Transcrevo parte do artigo:
“A observação de Alphonse de Lamartine, segundo a qual ‘teria sido impossível encontrar o conde Joseph de Maistre sem imaginar que se estava a passar diante de algo grande’, entende-se bem folheando os despachos que o representante do Rei da Sardenha na corte dos Czares enviou a seu soberano (cf. Joseph de Maistre, Napoleone, la Russia, l’Europa, Donzelli, Roma 1994). Pelos despachos de Petersburgo, acompanhamos, passo a passo, o avanço de Napoleão, num jogo em que ‘está em aposta o mundo’. Mais que despachos, trata-se de amplos relatórios, ricos em observações eruditas e profundos aforismos, não compreendidos por Vítor Emanuel I, honesto mas de medíocre inteligência, que, por meio do seu primeiro escudeiro, fez chegar esta mensagem a seu ministro em Petersburgo: ‘Pelo amor de Deus, diga ao conde de Maistre para escrever despachos e não dissertações!’”.
Da Sardenha para o Brasil. Agripino Grieco (1888-1973), crítico ferino, mas certeiro; certa vez observou: “O pior dos erros é acertar sozinho contra muita gente”. Tem razão, divisar o ruim que irromperá a bem dizer necessariamente, destrói amizades, possibilidades de carreira e de convívio. E é sina corriqueira de quem tem o que às vezes foi chamado de olhar de lince; e, impulsionado pela lógica, não foge das conclusões, mesmo das mais duras.

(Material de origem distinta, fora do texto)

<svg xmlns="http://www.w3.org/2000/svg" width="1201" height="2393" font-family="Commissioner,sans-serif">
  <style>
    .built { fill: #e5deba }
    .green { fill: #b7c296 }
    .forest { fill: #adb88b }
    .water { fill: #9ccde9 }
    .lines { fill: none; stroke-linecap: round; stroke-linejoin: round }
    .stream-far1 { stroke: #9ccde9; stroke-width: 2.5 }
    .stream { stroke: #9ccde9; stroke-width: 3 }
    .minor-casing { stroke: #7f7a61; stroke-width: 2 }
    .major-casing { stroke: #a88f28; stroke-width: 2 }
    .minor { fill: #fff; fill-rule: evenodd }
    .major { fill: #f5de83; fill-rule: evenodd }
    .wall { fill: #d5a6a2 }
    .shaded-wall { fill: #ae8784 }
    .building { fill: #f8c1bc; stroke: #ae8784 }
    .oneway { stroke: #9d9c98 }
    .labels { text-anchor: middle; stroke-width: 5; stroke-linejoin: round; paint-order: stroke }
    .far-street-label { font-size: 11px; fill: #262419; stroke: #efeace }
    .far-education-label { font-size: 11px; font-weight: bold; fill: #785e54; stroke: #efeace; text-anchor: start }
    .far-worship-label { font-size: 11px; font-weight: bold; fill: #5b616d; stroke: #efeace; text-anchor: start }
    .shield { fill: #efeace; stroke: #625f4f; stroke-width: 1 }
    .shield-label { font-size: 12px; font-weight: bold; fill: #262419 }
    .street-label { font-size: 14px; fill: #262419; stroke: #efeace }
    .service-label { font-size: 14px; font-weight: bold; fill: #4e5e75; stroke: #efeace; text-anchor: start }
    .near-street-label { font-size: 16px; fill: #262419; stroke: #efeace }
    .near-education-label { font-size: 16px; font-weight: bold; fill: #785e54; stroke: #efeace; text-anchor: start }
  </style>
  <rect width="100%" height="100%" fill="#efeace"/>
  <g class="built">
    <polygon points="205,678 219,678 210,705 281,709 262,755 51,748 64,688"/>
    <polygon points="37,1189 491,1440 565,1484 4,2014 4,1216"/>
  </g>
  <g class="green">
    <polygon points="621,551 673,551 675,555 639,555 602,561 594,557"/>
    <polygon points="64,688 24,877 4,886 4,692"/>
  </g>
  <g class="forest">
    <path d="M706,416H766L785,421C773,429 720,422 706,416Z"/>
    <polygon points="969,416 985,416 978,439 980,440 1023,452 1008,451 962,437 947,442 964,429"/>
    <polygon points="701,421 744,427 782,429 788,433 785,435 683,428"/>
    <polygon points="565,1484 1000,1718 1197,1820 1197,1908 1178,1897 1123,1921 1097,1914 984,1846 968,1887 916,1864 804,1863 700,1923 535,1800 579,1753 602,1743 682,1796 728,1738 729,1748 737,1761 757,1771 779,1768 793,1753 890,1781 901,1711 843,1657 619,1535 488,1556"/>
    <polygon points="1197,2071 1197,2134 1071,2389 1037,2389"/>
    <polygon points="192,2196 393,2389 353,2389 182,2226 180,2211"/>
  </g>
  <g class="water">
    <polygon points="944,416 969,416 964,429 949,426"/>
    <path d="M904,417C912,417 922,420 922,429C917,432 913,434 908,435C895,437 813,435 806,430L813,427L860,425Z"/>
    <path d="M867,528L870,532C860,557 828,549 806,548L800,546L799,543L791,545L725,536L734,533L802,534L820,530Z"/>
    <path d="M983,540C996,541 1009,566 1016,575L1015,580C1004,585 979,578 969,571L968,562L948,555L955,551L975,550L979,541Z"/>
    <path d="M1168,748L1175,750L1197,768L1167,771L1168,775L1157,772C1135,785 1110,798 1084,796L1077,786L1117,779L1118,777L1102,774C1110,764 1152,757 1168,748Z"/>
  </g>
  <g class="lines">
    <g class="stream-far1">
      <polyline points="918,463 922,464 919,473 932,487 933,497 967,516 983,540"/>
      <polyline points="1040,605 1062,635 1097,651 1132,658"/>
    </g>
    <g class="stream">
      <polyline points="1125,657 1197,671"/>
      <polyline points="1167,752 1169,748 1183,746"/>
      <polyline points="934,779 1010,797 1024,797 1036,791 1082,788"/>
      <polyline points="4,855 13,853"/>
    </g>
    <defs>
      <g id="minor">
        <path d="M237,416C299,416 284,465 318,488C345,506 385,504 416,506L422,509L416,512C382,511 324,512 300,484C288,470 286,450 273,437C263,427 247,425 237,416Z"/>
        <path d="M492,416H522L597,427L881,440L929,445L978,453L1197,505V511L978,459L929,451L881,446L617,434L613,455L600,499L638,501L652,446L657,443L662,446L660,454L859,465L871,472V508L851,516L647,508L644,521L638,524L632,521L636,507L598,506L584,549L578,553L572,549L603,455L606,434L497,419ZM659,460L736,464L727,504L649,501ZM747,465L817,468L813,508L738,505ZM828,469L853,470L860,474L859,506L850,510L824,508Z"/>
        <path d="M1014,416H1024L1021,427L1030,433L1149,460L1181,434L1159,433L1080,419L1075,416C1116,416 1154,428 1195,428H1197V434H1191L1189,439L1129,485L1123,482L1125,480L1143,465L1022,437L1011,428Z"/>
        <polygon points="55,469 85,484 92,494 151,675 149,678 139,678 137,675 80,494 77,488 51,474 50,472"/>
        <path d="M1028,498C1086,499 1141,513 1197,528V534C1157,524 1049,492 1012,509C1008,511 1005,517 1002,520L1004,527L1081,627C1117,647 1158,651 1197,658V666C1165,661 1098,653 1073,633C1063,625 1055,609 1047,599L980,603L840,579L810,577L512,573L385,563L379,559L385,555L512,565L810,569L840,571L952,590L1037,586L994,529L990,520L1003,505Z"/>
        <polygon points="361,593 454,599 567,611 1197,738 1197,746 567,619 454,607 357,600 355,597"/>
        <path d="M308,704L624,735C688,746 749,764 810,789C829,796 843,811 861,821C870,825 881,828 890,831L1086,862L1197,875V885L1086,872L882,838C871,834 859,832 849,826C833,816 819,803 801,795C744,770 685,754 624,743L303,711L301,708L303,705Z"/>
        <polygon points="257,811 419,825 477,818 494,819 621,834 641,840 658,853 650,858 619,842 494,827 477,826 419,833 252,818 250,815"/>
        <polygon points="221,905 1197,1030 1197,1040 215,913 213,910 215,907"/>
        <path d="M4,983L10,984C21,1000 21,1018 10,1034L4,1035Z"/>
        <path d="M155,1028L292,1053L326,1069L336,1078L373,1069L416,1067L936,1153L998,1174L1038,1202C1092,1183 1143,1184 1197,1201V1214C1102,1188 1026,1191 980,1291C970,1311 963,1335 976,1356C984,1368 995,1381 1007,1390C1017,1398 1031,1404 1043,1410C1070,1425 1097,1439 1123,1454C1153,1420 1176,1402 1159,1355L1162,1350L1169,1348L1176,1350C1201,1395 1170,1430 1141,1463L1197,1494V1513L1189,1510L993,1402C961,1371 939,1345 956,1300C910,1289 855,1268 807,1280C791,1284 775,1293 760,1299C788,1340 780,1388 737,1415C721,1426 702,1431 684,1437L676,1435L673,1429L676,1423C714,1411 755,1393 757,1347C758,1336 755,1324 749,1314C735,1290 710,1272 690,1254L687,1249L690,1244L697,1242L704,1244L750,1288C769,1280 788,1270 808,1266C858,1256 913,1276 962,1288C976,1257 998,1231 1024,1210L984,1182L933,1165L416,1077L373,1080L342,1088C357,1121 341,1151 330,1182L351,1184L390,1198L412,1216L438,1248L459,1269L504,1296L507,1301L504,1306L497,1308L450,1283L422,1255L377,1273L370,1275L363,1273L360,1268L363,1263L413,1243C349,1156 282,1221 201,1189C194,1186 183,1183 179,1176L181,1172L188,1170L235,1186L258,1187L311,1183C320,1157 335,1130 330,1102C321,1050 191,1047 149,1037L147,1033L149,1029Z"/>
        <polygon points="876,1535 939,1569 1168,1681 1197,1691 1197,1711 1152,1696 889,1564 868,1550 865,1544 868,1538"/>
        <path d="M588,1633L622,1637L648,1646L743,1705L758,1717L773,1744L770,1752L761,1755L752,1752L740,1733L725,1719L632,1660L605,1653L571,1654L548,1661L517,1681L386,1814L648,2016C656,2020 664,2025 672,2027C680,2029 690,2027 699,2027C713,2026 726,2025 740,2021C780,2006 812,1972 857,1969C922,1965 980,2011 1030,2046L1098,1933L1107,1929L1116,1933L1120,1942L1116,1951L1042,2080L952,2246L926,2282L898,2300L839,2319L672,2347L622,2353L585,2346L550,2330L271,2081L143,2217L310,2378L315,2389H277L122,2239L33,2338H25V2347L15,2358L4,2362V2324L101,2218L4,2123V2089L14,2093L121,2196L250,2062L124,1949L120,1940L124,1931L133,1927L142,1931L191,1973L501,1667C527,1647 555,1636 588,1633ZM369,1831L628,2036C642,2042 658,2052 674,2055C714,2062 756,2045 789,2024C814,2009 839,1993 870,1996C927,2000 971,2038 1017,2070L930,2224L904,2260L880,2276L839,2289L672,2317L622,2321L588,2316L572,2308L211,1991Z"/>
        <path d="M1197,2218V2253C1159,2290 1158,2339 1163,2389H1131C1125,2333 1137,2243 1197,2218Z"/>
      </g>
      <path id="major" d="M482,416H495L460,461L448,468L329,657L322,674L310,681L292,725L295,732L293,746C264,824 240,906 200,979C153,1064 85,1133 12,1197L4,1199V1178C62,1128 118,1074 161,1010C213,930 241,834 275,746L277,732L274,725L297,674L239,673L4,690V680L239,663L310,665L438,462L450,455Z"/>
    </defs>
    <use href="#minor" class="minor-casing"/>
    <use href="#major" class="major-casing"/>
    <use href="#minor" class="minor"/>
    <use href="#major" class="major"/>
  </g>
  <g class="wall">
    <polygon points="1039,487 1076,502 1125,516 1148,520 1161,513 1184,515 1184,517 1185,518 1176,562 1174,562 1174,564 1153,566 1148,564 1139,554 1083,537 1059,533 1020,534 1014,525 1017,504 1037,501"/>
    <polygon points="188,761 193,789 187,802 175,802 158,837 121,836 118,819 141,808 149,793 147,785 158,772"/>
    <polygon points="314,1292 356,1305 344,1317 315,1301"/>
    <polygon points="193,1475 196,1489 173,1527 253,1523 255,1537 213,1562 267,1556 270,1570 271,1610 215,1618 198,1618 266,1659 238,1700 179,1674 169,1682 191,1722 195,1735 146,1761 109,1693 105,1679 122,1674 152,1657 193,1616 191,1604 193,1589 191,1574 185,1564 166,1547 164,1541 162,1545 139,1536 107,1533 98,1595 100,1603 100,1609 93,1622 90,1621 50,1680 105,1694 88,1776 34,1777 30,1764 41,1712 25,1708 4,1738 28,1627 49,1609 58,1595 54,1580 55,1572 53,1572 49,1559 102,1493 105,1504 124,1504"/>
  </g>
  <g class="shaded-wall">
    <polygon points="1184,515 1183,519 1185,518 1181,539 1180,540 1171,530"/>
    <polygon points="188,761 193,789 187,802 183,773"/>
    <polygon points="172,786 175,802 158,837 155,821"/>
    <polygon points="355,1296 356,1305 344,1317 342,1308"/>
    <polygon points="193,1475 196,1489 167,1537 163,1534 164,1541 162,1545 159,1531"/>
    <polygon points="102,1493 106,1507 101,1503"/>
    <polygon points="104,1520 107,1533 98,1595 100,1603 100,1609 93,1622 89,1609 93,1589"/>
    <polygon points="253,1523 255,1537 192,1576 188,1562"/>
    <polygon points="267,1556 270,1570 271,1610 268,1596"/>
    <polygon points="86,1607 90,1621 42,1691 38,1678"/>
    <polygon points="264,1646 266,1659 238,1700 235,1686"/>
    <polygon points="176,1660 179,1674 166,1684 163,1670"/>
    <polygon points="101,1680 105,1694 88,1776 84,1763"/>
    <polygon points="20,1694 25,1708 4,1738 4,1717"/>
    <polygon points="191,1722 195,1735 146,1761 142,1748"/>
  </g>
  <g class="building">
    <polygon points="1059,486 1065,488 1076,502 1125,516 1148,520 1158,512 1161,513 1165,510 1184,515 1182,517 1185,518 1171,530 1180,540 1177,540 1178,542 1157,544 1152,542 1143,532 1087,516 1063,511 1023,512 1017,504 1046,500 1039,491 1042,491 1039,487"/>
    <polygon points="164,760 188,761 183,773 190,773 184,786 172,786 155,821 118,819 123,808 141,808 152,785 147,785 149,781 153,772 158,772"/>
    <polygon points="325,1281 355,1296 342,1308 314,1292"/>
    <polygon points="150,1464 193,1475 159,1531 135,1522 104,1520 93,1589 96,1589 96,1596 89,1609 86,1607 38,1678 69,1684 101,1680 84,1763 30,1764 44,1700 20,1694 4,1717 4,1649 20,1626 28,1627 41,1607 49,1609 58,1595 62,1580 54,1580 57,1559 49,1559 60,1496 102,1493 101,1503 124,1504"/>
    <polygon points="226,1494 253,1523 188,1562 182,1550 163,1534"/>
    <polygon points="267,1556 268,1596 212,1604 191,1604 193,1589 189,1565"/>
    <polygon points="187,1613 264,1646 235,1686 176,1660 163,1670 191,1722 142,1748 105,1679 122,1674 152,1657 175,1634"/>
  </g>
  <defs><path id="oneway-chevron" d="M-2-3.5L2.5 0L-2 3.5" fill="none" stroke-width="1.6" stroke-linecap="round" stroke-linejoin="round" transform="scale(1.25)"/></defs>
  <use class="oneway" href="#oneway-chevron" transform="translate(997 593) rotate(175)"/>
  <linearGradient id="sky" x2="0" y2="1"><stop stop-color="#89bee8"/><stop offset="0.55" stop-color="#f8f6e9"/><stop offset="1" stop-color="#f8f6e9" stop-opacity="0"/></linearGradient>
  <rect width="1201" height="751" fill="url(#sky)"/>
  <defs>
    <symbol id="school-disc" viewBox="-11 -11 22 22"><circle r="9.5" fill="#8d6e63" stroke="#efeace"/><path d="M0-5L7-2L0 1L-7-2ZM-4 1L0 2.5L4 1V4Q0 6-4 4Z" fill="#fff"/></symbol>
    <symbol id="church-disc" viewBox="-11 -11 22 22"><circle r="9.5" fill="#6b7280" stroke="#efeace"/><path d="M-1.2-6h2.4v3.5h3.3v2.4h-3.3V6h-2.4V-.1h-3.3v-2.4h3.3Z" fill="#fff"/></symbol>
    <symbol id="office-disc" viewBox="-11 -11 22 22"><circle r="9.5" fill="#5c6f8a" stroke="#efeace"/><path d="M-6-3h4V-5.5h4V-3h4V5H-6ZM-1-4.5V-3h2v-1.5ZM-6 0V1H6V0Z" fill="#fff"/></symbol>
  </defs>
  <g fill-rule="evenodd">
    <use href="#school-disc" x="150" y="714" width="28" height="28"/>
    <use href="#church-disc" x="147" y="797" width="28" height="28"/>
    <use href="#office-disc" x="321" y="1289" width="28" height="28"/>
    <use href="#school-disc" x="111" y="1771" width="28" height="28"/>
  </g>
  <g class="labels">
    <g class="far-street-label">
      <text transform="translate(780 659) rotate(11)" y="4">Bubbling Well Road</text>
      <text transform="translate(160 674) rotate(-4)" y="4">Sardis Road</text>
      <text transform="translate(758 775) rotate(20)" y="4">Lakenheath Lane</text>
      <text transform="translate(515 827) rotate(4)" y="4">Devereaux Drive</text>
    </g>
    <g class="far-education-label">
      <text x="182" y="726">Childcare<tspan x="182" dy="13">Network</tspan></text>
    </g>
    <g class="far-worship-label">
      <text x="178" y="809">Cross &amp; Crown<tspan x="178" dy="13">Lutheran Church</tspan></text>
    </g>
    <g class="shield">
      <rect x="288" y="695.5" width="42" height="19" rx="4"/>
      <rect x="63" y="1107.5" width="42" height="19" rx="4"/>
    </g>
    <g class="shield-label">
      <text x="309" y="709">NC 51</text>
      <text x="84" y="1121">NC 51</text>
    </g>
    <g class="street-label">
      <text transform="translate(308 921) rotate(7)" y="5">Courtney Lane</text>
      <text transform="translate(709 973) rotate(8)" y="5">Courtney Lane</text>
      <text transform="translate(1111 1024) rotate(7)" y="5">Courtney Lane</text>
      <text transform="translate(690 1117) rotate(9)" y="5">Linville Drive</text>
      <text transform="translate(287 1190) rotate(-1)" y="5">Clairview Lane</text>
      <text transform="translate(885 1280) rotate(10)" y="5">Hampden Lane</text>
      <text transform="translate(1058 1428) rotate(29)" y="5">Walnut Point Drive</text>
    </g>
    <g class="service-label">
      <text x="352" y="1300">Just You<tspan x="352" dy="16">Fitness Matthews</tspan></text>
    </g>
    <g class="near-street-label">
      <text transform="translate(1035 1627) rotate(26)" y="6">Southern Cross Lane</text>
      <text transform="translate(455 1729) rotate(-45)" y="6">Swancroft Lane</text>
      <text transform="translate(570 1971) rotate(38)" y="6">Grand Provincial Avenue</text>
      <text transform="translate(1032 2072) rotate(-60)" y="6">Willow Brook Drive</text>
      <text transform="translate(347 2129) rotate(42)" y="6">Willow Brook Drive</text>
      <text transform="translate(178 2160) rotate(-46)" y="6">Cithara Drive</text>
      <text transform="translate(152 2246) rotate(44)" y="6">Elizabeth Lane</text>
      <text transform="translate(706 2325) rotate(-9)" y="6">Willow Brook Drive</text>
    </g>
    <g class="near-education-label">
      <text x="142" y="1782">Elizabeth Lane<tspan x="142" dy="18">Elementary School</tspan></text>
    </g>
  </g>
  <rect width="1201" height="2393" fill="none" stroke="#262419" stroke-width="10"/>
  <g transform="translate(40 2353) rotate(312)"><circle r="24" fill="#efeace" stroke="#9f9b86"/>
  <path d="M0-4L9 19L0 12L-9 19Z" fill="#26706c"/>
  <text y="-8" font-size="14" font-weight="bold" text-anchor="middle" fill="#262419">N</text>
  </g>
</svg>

Por que comento tudo isso? Não parece distante? Não é. Em retrospectiva. A Casa de Savoia teve percurso conturbado, em especial no século XIX, liderou o movimento de unificação da Itália, colocou-se contra os Papas. Manchou-se, com a invasão de Roma o rei foi excomungado por Pio IX, situação que se manteve por 60 anos. Acabou despojada de todos os seus domínios. É conjeturável, outra teria sido sua história, da Itália e até mesmo da Europa, se Vitor Emanuel I tivesse dado ouvidos aos despachos que recebeu de Joseph de Maistre, e os utilizasse para formação do espírito e valioso subsídio político. Constituiu fato aparentemente pequeno e desimportante (não era), despercebido por quase todos, mas exigia esforço e ajuste de vistas. O soberano preferiu a maciota, apoiar-se molemente em opiniões cômodas, a tragédia engoliu seus descendentes. Em prospectiva. Brasileiros de espírito objetivo estão advertindo sobre a gravíssima situação do país, sobre necessidade de medidas duras; enfim, sobre ser imperativa a seriedade na percepção dos horizontes. Em resumo, fuga da mentira, da conduta cafajeste, da inconsequência e da irresponsabilidade. O preço a ser pago será alto, se a superficialidade agora impedir rumo certo. As advertências poderão cair no vácuo. Mas ainda há tempo, não repitamos Vitor Emanuel I e tantos outros. Mais proximamente, escapemos de hábito generalizado em Pindorama: “Se o sór tá quente a gente arruma a rede; Garra a viola presa na parede; Acende o pito, cospe e passa o pé; E deixa a vida como Deus quisé”. Deus não quer.